■ **Directions for this task**
Each line of the listing where the string "Glandular" appears is to be identified and copied.

____________

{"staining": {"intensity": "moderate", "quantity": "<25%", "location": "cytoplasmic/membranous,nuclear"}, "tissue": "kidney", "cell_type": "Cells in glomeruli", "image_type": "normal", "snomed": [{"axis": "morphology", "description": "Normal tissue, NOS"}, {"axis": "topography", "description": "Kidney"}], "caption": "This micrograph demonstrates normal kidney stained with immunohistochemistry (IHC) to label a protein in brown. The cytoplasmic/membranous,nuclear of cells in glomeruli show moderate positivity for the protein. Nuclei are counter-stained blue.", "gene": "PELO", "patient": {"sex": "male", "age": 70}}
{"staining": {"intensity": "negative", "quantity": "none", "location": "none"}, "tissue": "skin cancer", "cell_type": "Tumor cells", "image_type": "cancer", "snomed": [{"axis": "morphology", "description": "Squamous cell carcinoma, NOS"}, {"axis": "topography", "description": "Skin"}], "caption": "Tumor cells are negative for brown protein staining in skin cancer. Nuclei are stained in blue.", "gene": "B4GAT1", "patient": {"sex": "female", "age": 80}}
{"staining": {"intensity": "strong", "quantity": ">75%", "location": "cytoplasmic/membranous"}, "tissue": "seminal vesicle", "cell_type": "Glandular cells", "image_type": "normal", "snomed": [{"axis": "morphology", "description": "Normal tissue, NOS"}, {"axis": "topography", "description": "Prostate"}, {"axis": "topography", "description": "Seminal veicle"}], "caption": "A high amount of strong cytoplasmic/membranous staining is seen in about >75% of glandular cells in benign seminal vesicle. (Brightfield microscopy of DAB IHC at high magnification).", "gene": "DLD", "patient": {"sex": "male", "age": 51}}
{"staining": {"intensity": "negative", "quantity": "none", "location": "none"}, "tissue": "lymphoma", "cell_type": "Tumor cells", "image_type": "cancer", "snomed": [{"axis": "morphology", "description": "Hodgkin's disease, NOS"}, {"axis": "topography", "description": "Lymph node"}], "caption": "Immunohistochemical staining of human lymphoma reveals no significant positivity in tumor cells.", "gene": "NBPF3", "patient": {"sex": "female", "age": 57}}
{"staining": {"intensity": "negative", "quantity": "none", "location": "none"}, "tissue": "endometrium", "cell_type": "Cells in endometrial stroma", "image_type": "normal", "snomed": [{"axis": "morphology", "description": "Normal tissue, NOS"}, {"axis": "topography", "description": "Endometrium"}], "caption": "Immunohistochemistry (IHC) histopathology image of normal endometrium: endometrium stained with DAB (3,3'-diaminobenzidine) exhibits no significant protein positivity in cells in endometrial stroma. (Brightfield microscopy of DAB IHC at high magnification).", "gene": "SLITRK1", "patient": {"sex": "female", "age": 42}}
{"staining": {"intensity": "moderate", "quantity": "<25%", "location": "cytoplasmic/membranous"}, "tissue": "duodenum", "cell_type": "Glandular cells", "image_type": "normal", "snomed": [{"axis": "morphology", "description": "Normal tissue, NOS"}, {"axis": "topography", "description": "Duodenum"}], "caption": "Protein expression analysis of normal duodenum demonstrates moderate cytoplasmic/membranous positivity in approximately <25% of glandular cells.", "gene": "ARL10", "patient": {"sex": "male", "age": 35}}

____________

■ **Written answer**
{"staining": {"intensity": "strong", "quantity": ">75%", "location": "cytoplasmic/membranous"}, "tissue": "seminal vesicle", "cell_type": "Glandular cells", "image_type": "normal", "snomed": [{"axis": "morphology", "description": "Normal tissue, NOS"}, {"axis": "topography", "description": "Prostate"}, {"axis": "topography", "description": "Seminal veicle"}], "caption": "A high amount of strong cytoplasmic/membranous staining is seen in about >75% of glandular cells in benign seminal vesicle. (Brightfield microscopy of DAB IHC at high magnification).", "gene": "DLD", "patient": {"sex": "male", "age": 51}}
{"staining": {"intensity": "moderate", "quantity": "<25%", "location": "cytoplasmic/membranous"}, "tissue": "duodenum", "cell_type": "Glandular cells", "image_type": "normal", "snomed": [{"axis": "morphology", "description": "Normal tissue, NOS"}, {"axis": "topography", "description": "Duodenum"}], "caption": "Protein expression analysis of normal duodenum demonstrates moderate cytoplasmic/membranous positivity in approximately <25% of glandular cells.", "gene": "ARL10", "patient": {"sex": "male", "age": 35}}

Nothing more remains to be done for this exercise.